As long as deficits are small enough to keep the ratio stable or falling – that currently means annual shortfalls of about $20-billion or less – a small deficit is no more cause for crisis than a small surplus is cause for celebration.

Thanks to the arithmetic of economic growth, small deficits, year after year, are not necessarily a problem fiscally. If they’re well spent, they may even be a positive, economically. But if the Liberals are planning on continuing down the road of deficit taboo breaking, they’ve got to explain the hows and whys to Canadians.

That’s a political imperative, because many voters will not buy a story about government deficits, even limited ones, continuing on as far as the eye can see. And they shouldn’t, unless the government can show that what it’s pursuing is a coherent plan, and not just drift back into the habit of mortgaging the future, which overtook and Ottawa in the late 1980s and early 1990s, and nearly sank it.

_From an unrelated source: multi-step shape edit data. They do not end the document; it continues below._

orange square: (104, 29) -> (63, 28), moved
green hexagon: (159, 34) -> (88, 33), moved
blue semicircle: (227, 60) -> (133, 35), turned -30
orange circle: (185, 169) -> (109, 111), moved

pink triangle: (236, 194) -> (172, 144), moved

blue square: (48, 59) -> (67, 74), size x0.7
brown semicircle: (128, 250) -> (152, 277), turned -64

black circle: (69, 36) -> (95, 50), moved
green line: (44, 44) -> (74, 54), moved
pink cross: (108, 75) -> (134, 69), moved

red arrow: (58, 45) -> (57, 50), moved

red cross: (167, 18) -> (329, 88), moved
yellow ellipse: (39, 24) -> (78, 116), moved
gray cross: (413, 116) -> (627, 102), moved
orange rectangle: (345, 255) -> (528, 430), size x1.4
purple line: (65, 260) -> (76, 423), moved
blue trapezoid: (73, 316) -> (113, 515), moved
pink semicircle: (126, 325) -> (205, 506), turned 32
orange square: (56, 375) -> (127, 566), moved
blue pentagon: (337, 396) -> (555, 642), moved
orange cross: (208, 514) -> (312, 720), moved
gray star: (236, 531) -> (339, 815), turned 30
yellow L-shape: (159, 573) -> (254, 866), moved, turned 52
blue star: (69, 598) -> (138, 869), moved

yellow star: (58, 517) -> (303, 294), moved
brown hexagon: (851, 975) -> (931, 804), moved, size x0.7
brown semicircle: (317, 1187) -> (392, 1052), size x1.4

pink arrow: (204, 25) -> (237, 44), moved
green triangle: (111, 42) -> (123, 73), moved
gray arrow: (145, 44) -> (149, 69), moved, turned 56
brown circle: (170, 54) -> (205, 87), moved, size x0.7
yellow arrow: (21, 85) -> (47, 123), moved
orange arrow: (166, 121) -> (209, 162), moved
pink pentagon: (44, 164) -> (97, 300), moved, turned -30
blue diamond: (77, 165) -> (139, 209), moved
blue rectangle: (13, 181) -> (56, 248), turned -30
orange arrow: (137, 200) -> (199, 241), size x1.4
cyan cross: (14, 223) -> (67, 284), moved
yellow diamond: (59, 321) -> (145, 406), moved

> Seniors and the economy: Mr. Morneau’s economic advisory council a few weeks ago pointed out that one of the surest way of boosting long-term economic growth is to grow the workforce, by encouraging seniors and near-seniors to remain in it. That shouldn’t involve punishing people who retire at 65 or earlier. It should instead be about incentives, and simple rule changes, allowing the Baby Boom generation to continue to work, accumulate benefits and build up sheltered retirement savings for longer, if they want to.

That means, for example, giving seniors more flexibility about when they must convert their RRSP savings into an RRIF pension. Right now, you have to stop putting money in, and start taking it out, at age 71. Why not raise the maximum age? In fact, why have mandatory minimum withdrawals at all?

As for Old Age Security and the Canada Pension Plan, they already offer some flexibility for people who want to gain greater benefits by continuing to work, and deferring pensions beyond age 65. But OAS, for example, only allows you to defer until age 70. Why not give people the option to hold off longer?

> Ditch boutique tax breaks: The Conservative government loved targeted tax breaks. They were bad tax policy, but political catnip. The fear was that, once brought in, they could never be removed.

To Finance Minister Bill Morneau’s credit, he started rolling some back in his first budget. The Children’s Fitness Tax Credit was killed last year; the Children’s Arts Tax Credit is supposed to be gone this year. No, this does not mean that Mr. Morneau hates children, physical fitness or the arts. The most logical and efficient way to help parents make ends meet, and to support their kids, is with broad-based tax cuts, broad income supports for lower-income families, and broad economic growth. The Liberals took a small step in the direction of tax code sanity in 2016. They should keep going in 2017.

That tax break for people who buy a monthly public transit pass? Kill it, and give the money directly to public transit in Canada’s largest cities.

Or how about the tax credit for first-time home buyers? A tax break to encourage home-buying only pumps up the housing market, even as the Bank of Canada, the banking regulators and the Finance Minister himself are trying to cool it.

Start by eliminating those, and keep going.

>Infrastructure: The infrastucture program, with its economic-growth-sparking properties put forward as the main justification for the Liberal government’s plan for larger deficits, remains a mass of opacity. The budget has to shed more light on it.

How is the proposed infrastructure bank, designed to attract private investors, going to operate and what projects is it supporting? What infrastructure will be built entirely by taxpayers? How will each funded project contribute to higher Canadian productivity, and higher economic growth? More details, please.